By Elizabeth Crawford

- Last updated on GMT

Source: Getty/LauriPatterson
Source: Getty/LauriPatterson
FDA is raising the maximum amount of vitamin D3 that can be added to breakfast cereal and expanding the range of products that can be fortified with the vitamin in response to a petition filed by Kellogg more than three years ago.

In a Federal Register notice​ slated for publication today, FDA agreed to amend the food additive regulations to allow for the addition of up to 560 IU of vitamin D3 per 100g of breakfast cereal and up to 400 IU per 100g in grain-based bars.

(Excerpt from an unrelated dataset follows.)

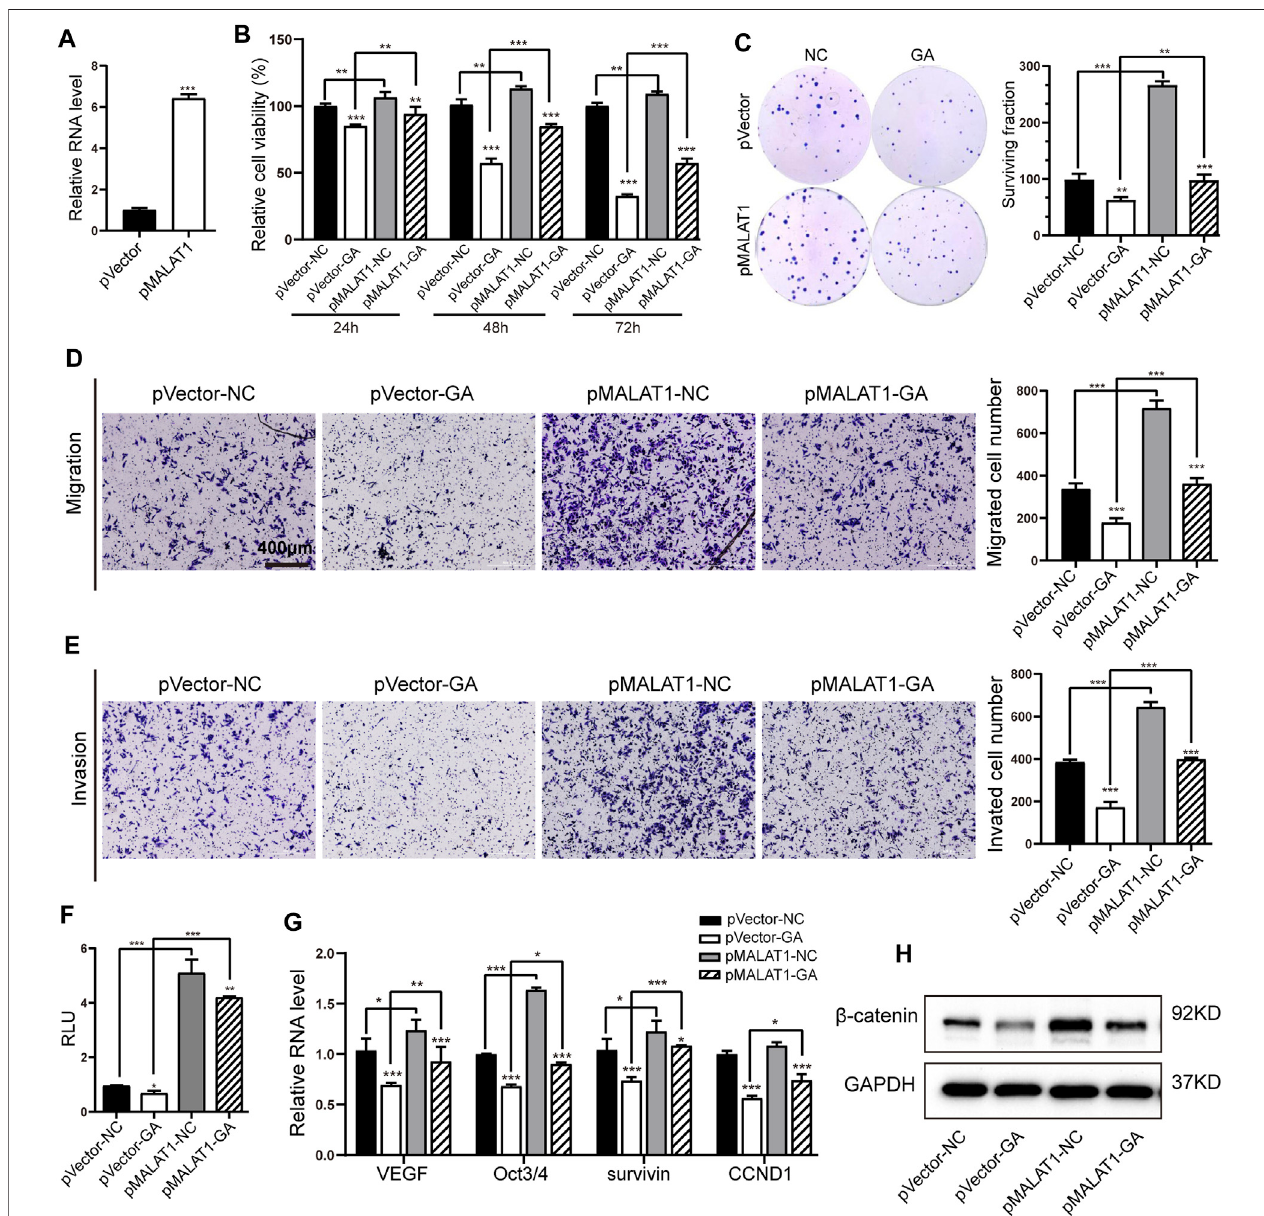
FIGURE 5 | MALAT1 reversed the suppressive effects of GA on HCC and Wnt/ β -catenin signaling. (A) The expression of MALAT1 in MALAT1-overexpressing HepG2 cells by qRT-PCR examination. (B,C) The cell viabilities (B) and colony formation (C) were measured with GA treatment in MALAT1-overexpressing HCC cells. (D,E) Transwell assays for migration (D) and invasion (E) with GA treatment in MALAT1-overexpressing HepG2 cells. (F) The luciferase activities were examined after 48 h treatment of GA in MALAT1 overexpressing HepG2 cells. (G) Wnt/ β -catenin downstream target genes were examined by qRT-PCR in GA-treated MALAT1- overexpressing HepG2 cells. (H) The protein level of total β -catenin was examined with GA treatment in MALAT1 overexpressing HepG2 cells by Western blotting analyses. *, p < 0.05; **, p < 0.01; ***, p < 0.001; vs NC.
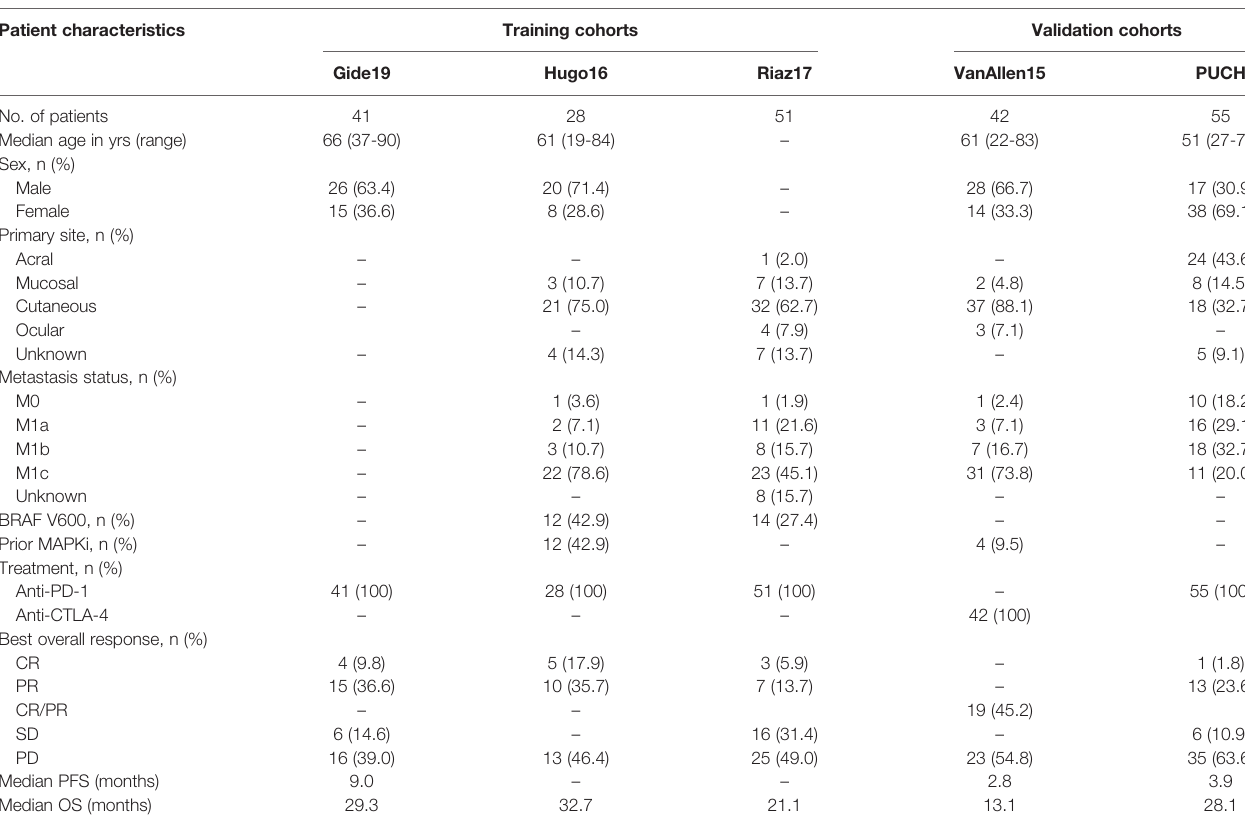
TABLE 1 | Clinicopathological characteristics of fi ve immunotherapy cohorts included in this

Currently, breakfast cereals can be fortified with up to 350 IU of vitamin D – including both D2 and D3 – per 100g in breakfast cereals. Grain-based bars, such as granola bars, are not mentioned in the regulations, although vitamin D2 is approved as a food additive for “meal replacement and other-type bars that are represented for special dietary use in reducing or maintaining body weight,”​ and vitamin D2 baker’s yeast is approved as a food additive in yeast-leavened baked snack foods, according to the notice in the Federal Register.

Kellogg requested the addition in a petition filed in the summer of 2019 before the pandemic, but since then consumer interest in products with vitamin D has increased dramatically as the vitamin is associated with immunity and potentially offering some protection against COVID-19.

Research​ published and examined since the pandemic began suggests that higher blood levels of vitamin D are correlated with lower incidence or severity of COVID-19 and that severity of and mortality from COVID-19 is associated with lower vitamin D levels. Other research​ reviewed since the coronavirus outbreak suggests vitamin D3 supplementation could reduce the risk of acute respiratory tract infections.

While the near two-thirds increase in the amount of vitamin D allowed to be added to cereal is significant, FDA determined that that the cumulative dietary exposure to vitamin D3 at the 90th​ percentile from the resources submitted by Kellogg in the petition and other background sources is still well below the Institute of Medicine’s upper limit for all population groups for which upper limits are established.